Horne’s amiable outlook has solidified his reputation as one of the most popular players in Glasgow’s squad since making his senior debut against Ospreys in November 2016. 

While debuts are often the highlight of players’ careers, Horne believes defeating Leinster on his 100th appearance eclipses that moment.

“Yeah, it was special but tonight definitely topped it,” Horne added on his debut. “We won tonight, we didn’t win on my first cap, and that is what it is all about. I am a competitive guy and want to win every game I play in so tonight was just amazing and the way we won as well. The amount of goal-line defence, we held them out and it showed how much the boys mean to each other and how much everyone cares.  

“After the disappointment [of the World Cup] the best way to get over it is to get back out there and play. It was so nice being back in Glasgow again, seeing all the boys again,  all the staff. There is such a good group here, people, squad. I was delighted to be back and it was easy to get up for this, my 100th game.”

Horne featured in three of four games in France as Scotland failed to progress from the group of death with South Africa and Ireland. Gregor Townsend was in attendance at Scotstoun to watch Glasgow’s impressive start to their URC campaign and Horne remains young enough to be in contention for the next World Cup in Australia. 

Horne accepts that Scotland simply didn’t turn up when they needed to but he insists one of the country’s most talented squads ever are desperate to avenge that in the Six Nations.

“I was disappointed,” Horne conceded. “We knew we had a tough group but we knew we had the game and the players to win against Ireland and South Africa but we didn’t put in a performance. You go into every game wanting to win and not to do that was disappointing and hard to take but as I said there was a chance to go out there and put some of those wrongs right.
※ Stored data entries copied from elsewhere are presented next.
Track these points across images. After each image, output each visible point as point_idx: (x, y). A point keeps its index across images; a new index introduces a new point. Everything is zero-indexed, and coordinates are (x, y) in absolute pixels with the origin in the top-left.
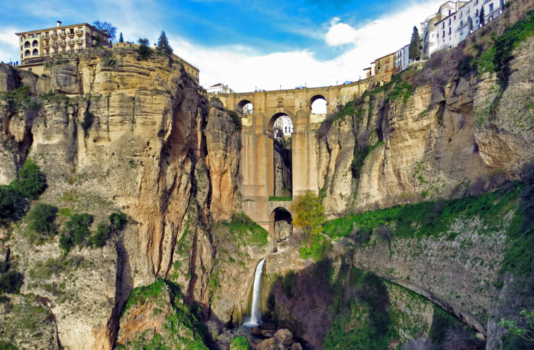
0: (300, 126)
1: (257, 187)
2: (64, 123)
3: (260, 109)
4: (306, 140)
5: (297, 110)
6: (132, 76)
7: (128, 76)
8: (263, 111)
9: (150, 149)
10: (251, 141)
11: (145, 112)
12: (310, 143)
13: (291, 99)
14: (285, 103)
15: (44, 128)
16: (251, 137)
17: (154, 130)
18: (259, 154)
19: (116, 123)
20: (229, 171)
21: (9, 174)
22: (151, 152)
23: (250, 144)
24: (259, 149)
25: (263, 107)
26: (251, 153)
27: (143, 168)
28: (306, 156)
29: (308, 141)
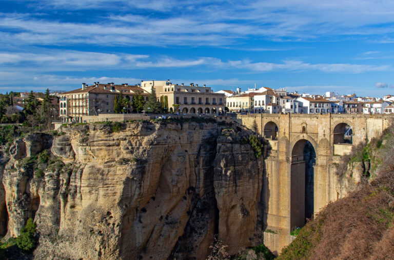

It was a nice way to get over it. 

“We had a quick debrief and everybody was gutted, gutted we didn’t put in our best performances which was what was needed to beat Ireland and South Africa, two of the best teams in the world. Talking is, as they say, cheap. You have to turn up in these big Test matches, in these big arenas and win. We didn’t do that. 
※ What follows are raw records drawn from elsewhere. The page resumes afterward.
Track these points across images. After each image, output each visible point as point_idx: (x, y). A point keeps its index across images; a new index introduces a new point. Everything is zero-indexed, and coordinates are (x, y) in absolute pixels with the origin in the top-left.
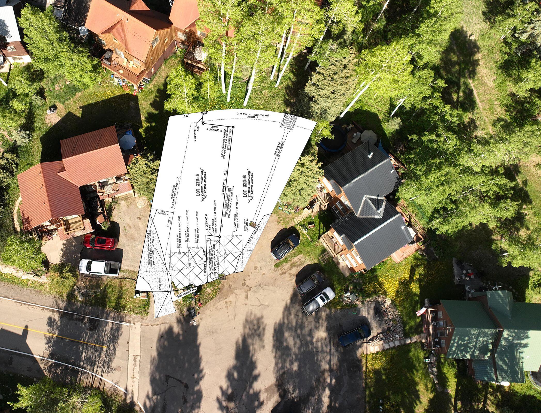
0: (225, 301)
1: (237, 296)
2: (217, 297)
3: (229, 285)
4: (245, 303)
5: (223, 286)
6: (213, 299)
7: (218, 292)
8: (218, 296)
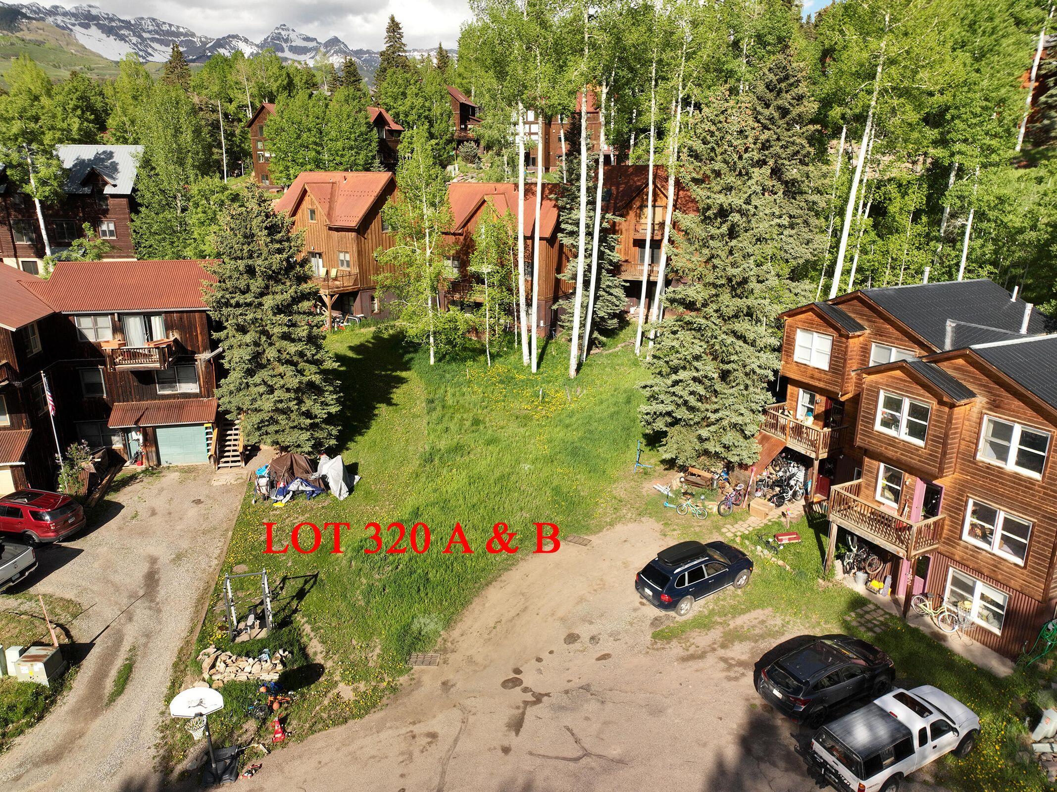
0: (403, 730)
1: (472, 719)
2: (373, 717)
3: (444, 684)
4: (506, 744)
5: (417, 683)
6: (351, 722)
7: (385, 700)
8: (381, 714)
“We have shown that previously but we need to be consistent heading towards the Six Nations but first everybody wants to go back to their clubs and play well to try and get a chance to play in the Six Nations.”

The World Cup has been a fantastic spectacle with some of the best games in the history of the sport being played out in the knockout stages. Despite the frustration of Scotland’s under-performance, Horne will be tuned in for the final on Saturday night - even if he’s undecided on who he wants to win.
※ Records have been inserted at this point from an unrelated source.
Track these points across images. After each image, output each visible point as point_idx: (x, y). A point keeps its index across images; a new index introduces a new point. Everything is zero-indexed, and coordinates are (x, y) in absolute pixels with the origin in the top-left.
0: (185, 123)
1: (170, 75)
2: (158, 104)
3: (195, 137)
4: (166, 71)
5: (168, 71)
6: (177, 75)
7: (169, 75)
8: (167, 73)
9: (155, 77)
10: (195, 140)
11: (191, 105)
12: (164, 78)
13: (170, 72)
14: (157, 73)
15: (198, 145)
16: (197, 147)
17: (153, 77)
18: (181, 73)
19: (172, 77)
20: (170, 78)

“Yeah, I have been watching. I am a rugby fan and you learn so much from these teams. The two quarter-finals- Ireland v New Zealand, and South Africa v France -  were two of the best games I have ever watched. They showed the physicality of the game and the skill level. 

“England were outstanding against South Africa. It was a different type of game with the weather and both teams battered each other for 80 minutes so it is tough watching, not being there, but I am still watching as a fan. I am not sure who I wanted to win. I was cheering for France with the home World Cup and it would be cool if they won but yeah, I am a neutral fan now.”